Dinner was more dahl. But I wanted to try to make it again with less broth. I did a one to 1 ratio and it was still too much. Darn it! I added some TVP (Texturised Vegetable Protein). It's like veggie meat chunks. I like to add it to stuff when I need a more substantial texture and can't be bothered with fish. It's interesting how easy it is to revert to being a lazy cook when you only have you to cook for. I mean I've always loved food and cooking but when I was in England, I got super lazy. The culture, the groceries and the lifestyle totally promotes this. They make it easy. So not that I've got more work and now go to the gym after work rather than the morning, I like to be efficient with dinner. But when it's the two of us, I'm more motivated to make a decent meal. I added the left over dahl from last night. It was perfect 'comfort' secret when I'm alone food. D would not be amused if I tried to serve this with nothing else. He'd say you meal is a side dish.

Sunday, March 01, 2009

Sunday, March 1st - Thai Dahl and Bap

After last night, I slept in and so breakfast was not an issue. Of course, I did have two dinners so it wasn't really an issue.

Lunch was just snacking on popcorn and chocolate covered edamame as I did indoor chores. Not at all hungry.
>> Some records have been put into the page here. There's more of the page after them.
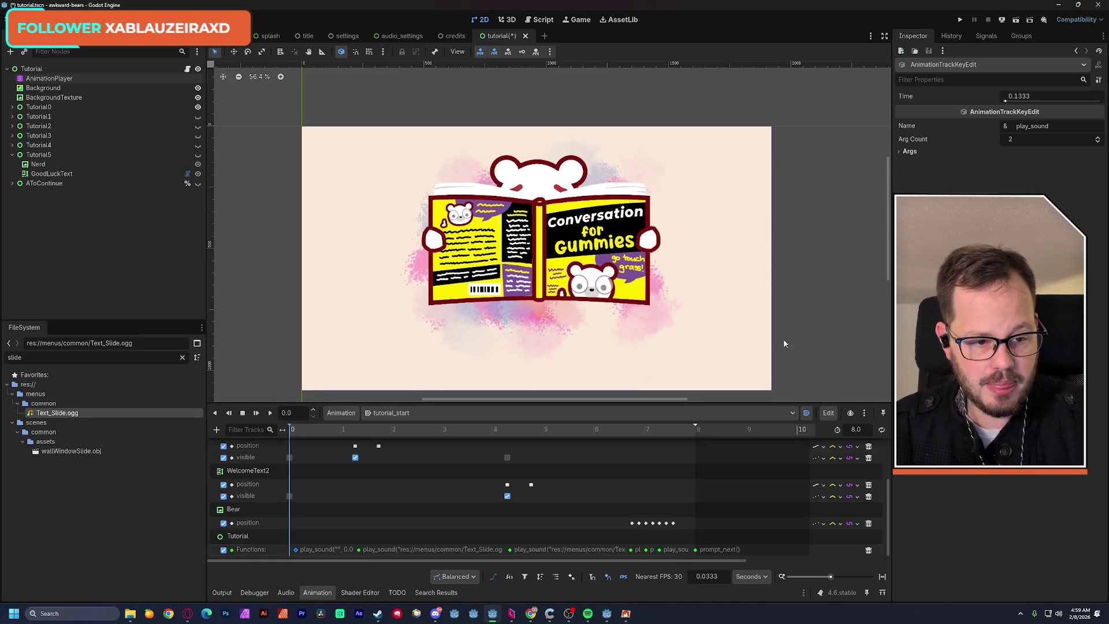
# Copy the Text_Slide.ogg path from the existing play_sound key's first argument.
pyautogui.click(899, 150)
pyautogui.click(904, 173)
pyautogui.click(904, 162)
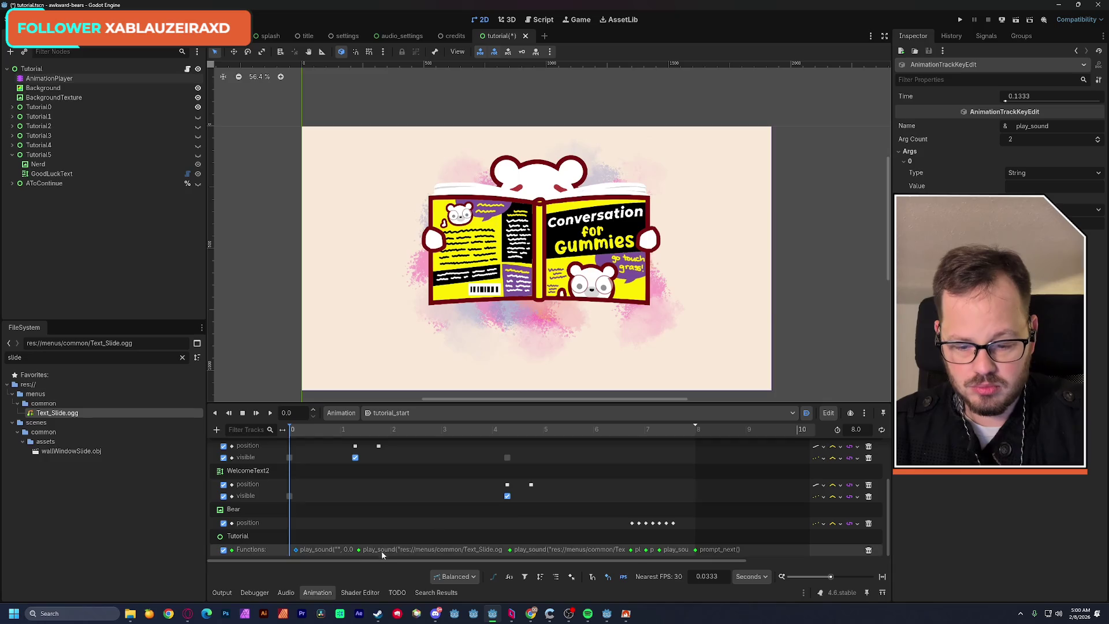
pyautogui.click(358, 552)
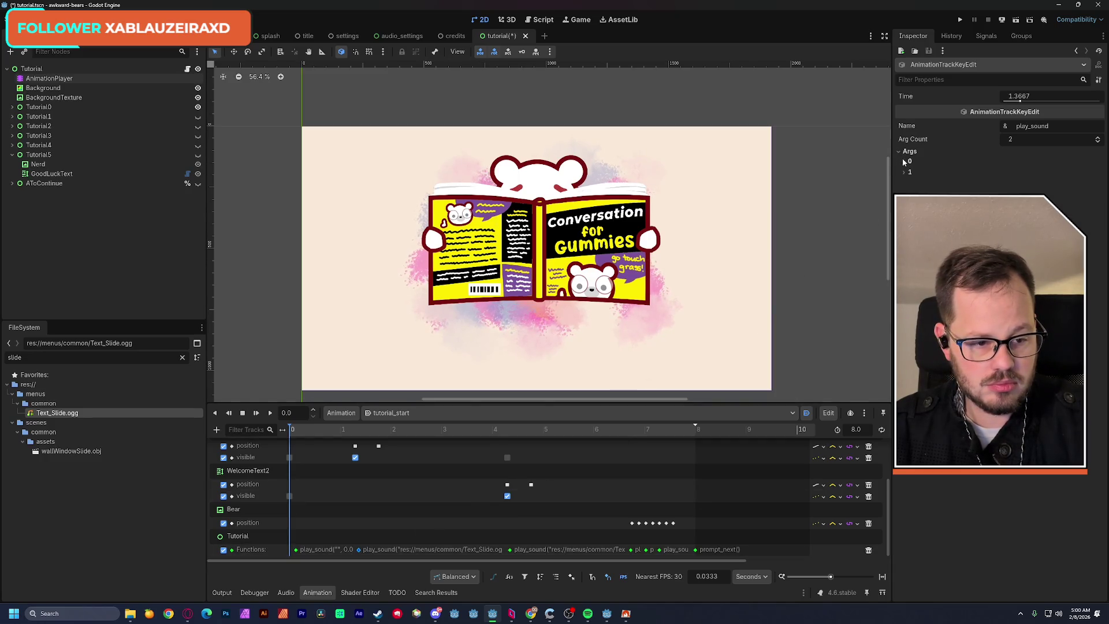
pyautogui.click(1024, 186)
Dinner was an experiment. I experiment alot less with D. D likes recipes. Anyhoo, I was out of curry powder or paste so I wanted dahl (stewed yellow lentils) but I only had thai green curry paste. I thought about stewing them in coconut milk but didn't want the added fat since I had to finish the brandade. As well, I made sure to not use salt.

Thai 'Dahl' and Bap

I soaked 3/4 lentils in warm water, rinsing and changing the water occasionally a few hours ahead. You don't have to but if you don't then you have to boil them for alot longer and I don't like the idea of having the stove on for hours.

Bring 2.5 times as much water as lentils to a boil.
Drain and add lentils.
2-3 cloves Garlic.
1T of green Thai curry paste.
1t ginger
pepper

low boil for at least half an hour but check and stir. you should play with the water level to your taste. some people like their dahl to be soupy. some people like it as thick as play dough. I like it on the thick side but tonight I think I added too much water.

BAP is african white cornmeal or grits. bring 1 - 1.5 cups water to a boil (normally you want to salt). measure out half a cup of white fine (medium) cornmeal. with a whisk or spoon in one hand, 'rain' the cornmeal into the water and stir briskly or it will lump and it is a terrible job getting those lumps out. virtually impossible actually. I let it lump because of my need to put stuff away as soon as possible. Darn it!

Serve the Dahl on top of the Bap and if you like have a protein like grilled shrimp or salmon. I did not. I had the never ending brandade. It was a very warm and comforting meal. I think I would do this dish again but use way less water. I think a thicker dahl would work better with the bap and I added too much water because the yellow curry cubes I use normally thicken the water and since I substituted I should have used less liquid.